* _Exercise objective_
Among the entries, find the lines with the string "demonstrates" and report them.
━━ Extracted material
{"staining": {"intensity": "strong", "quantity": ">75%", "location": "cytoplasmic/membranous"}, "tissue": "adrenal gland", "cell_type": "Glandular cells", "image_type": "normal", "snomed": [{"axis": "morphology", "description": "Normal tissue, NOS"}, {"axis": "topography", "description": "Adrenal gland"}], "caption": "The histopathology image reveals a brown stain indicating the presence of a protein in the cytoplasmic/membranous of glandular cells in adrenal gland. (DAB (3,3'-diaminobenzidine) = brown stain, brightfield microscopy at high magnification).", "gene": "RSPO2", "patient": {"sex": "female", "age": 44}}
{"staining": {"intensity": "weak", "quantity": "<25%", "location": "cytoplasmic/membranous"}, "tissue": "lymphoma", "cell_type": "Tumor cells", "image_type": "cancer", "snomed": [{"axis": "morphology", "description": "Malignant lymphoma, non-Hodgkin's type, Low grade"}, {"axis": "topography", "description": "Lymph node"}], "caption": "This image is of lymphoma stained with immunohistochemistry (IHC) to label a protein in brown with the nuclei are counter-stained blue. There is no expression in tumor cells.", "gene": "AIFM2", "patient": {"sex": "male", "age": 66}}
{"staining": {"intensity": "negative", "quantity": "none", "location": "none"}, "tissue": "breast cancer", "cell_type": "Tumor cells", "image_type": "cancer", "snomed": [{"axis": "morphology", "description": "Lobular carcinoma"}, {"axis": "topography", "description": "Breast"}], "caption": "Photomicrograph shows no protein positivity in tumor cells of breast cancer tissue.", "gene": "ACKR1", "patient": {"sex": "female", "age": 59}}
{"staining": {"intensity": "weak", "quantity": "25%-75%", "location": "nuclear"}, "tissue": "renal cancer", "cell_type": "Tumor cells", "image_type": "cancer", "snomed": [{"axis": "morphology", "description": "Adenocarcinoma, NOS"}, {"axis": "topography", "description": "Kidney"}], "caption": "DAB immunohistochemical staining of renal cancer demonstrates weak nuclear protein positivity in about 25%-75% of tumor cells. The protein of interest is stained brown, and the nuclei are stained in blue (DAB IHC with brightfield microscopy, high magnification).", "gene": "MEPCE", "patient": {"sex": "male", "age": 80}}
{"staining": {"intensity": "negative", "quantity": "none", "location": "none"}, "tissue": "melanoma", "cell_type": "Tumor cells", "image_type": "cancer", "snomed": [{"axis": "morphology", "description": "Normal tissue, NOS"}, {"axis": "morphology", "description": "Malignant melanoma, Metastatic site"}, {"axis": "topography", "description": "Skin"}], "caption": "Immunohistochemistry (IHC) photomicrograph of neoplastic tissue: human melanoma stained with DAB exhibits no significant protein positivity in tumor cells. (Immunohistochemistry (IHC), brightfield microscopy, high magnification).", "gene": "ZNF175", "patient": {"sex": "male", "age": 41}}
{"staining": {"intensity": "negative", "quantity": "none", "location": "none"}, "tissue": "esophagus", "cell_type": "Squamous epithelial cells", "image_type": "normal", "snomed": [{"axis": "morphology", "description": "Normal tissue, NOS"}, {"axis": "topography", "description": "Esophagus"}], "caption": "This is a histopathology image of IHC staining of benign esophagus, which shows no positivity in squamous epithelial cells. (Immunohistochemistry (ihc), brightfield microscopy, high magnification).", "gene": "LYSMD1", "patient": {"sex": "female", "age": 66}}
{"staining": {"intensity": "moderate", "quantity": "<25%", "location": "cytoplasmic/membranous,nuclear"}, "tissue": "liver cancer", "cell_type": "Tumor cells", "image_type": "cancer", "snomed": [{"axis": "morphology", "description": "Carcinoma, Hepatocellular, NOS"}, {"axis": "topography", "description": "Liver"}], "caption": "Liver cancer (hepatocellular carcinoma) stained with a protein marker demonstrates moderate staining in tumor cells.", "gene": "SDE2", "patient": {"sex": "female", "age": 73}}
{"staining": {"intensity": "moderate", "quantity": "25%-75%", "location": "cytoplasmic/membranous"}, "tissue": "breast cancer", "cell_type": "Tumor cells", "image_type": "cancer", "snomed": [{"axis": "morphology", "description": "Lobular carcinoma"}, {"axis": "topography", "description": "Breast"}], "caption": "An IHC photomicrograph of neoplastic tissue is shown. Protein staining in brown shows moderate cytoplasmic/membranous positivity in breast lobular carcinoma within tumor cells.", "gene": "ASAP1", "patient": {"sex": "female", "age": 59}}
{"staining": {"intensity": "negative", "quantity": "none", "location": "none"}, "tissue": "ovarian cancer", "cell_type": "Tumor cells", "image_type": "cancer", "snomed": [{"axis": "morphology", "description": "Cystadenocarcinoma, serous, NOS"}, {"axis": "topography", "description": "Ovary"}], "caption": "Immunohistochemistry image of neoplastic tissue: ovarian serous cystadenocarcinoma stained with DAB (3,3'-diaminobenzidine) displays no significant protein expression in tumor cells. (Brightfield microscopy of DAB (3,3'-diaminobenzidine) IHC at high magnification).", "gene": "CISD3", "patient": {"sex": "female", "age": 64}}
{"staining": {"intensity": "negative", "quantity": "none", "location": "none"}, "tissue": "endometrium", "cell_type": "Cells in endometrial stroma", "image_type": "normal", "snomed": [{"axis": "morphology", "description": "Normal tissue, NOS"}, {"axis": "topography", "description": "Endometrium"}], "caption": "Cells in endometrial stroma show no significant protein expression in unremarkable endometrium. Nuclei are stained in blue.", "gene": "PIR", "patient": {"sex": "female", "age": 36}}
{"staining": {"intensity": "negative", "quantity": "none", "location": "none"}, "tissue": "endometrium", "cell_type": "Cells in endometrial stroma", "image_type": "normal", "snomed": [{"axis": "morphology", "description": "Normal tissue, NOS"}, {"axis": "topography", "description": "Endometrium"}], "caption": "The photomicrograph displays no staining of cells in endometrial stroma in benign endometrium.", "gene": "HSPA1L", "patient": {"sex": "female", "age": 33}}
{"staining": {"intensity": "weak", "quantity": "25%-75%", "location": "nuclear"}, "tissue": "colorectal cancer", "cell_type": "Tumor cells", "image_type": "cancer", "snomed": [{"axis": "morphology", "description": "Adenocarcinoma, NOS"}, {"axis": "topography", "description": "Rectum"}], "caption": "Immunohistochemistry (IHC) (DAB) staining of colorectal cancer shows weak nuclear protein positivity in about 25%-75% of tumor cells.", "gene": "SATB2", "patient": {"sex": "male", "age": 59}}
━━━━
* _Response box_
{"staining": {"intensity": "weak", "quantity": "25%-75%", "location": "nuclear"}, "tissue": "renal cancer", "cell_type": "Tumor cells", "image_type": "cancer", "snomed": [{"axis": "morphology", "description": "Adenocarcinoma, NOS"}, {"axis": "topography", "description": "Kidney"}], "caption": "DAB immunohistochemical staining of renal cancer demonstrates weak nuclear protein positivity in about 25%-75% of tumor cells. The protein of interest is stained brown, and the nuclei are stained in blue (DAB IHC with brightfield microscopy, high magnification).", "gene": "MEPCE", "patient": {"sex": "male", "age": 80}}
{"staining": {"intensity": "moderate", "quantity": "<25%", "location": "cytoplasmic/membranous,nuclear"}, "tissue": "liver cancer", "cell_type": "Tumor cells", "image_type": "cancer", "snomed": [{"axis": "morphology", "description": "Carcinoma, Hepatocellular, NOS"}, {"axis": "topography", "description": "Liver"}], "caption": "Liver cancer (hepatocellular carcinoma) stained with a protein marker demonstrates moderate staining in tumor cells.", "gene": "SDE2", "patient": {"sex": "female", "age": 73}}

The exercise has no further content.